A bigger concern might well be residual value. SsangYongs have lost a lot of the benefit of their low upfront purchase price through depreciation, but that may gradually be changing. The latest Korando is stacking up better than older models from the marque and this 'gentrifying' effect on the brand could well continue with the agreeably slick Tivoli.
Do you love it? The 'Tivoli' name, in case you hadn't realised, spells 'I lov it' backwards. Or, if you prefer, connects his car into the elegance of the Roman hilltop town that was home to the Emperor Hadrian. Either way, it's a badge appropriate for the kind of fashionable little Juke-genre Crossover this car is trying to be.

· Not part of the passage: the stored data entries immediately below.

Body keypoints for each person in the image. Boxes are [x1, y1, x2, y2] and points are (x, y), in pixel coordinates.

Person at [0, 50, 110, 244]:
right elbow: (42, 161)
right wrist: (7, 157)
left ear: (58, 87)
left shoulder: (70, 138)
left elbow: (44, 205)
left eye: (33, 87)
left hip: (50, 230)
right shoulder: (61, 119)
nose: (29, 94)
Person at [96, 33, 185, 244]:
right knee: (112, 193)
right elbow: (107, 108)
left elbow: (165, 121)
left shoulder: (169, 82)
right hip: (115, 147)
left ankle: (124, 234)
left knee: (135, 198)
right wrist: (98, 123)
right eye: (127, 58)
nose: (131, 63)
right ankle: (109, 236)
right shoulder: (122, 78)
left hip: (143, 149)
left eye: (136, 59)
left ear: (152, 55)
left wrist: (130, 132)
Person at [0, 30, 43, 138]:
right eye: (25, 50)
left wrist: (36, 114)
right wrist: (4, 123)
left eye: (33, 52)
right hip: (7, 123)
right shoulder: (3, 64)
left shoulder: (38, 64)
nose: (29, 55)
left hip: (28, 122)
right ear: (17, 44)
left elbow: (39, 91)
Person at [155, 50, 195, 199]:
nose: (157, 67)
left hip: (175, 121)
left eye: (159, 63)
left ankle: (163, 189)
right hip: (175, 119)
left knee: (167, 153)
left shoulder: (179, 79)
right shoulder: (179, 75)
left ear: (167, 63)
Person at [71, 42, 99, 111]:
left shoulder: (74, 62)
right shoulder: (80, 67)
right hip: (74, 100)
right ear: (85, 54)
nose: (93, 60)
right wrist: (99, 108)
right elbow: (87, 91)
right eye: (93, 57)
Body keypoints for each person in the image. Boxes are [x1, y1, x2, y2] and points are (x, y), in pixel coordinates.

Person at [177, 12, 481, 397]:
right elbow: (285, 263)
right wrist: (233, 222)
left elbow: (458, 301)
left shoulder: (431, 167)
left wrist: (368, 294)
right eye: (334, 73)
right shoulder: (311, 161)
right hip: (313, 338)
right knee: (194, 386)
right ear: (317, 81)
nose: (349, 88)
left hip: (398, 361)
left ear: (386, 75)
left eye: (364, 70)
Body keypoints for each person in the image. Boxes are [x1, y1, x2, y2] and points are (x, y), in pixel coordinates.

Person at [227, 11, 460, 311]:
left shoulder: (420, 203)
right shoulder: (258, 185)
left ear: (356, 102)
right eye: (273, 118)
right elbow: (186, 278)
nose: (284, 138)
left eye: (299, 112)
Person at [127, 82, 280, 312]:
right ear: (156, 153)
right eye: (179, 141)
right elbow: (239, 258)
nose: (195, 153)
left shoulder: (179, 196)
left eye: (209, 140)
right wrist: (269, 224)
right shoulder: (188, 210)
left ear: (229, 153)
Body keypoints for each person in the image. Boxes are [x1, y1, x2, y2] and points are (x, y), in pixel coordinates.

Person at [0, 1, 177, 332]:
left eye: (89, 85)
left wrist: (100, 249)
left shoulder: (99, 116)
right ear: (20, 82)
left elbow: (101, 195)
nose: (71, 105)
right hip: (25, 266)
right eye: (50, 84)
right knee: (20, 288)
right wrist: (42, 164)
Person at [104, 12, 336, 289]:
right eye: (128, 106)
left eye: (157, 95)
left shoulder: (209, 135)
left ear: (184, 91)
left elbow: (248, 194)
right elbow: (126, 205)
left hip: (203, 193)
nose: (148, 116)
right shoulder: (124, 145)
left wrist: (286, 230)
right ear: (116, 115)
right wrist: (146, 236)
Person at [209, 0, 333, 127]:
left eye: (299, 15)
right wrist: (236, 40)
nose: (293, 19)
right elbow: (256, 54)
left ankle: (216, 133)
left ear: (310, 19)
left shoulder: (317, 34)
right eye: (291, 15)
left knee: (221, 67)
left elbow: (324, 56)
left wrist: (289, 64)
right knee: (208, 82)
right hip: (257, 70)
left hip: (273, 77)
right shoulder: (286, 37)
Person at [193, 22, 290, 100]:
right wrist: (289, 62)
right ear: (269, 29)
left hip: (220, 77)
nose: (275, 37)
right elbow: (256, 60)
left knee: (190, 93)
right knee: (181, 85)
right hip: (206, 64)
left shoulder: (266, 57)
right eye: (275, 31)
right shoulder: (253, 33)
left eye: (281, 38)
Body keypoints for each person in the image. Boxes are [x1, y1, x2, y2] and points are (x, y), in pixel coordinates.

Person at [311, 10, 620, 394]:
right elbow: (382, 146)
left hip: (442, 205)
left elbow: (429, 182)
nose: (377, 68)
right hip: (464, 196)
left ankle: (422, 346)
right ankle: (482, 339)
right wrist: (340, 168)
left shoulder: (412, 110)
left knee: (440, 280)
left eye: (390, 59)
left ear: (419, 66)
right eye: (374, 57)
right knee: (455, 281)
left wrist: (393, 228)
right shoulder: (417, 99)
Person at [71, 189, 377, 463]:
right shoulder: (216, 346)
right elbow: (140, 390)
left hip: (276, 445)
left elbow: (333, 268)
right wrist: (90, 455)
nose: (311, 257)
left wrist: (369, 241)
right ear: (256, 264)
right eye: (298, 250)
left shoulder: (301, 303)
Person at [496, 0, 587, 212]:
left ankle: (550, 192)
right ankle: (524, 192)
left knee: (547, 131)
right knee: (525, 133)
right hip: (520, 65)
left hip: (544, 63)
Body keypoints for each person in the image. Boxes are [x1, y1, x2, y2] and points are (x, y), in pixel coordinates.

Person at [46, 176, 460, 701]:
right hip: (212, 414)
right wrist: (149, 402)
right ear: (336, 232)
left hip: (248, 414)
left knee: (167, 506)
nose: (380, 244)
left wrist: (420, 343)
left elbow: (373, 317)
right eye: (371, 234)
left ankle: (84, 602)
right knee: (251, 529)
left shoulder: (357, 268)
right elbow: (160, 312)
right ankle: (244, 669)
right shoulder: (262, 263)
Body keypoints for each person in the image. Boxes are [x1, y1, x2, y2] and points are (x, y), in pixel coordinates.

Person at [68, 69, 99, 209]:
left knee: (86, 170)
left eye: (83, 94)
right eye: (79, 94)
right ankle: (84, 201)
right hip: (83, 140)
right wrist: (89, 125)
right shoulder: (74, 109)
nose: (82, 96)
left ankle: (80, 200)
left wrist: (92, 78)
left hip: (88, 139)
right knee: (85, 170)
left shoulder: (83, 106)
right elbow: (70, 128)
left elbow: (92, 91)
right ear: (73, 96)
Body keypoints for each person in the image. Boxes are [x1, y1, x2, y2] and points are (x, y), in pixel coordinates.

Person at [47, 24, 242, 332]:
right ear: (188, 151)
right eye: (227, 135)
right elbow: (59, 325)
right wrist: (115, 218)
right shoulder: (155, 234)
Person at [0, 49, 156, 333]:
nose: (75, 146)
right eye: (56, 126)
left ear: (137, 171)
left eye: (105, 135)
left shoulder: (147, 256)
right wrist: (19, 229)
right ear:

Does this over-stuffed market sector really need yet another option? If it's inexpensive, better equipped and more spacious than the norm, then we'd say yes. There may be more dynamic, more efficient choices in this segment but can they really offer enough to justify their higher pricing? Are the products in question really that much better than this one? Try a Tivoli and you may well decide not.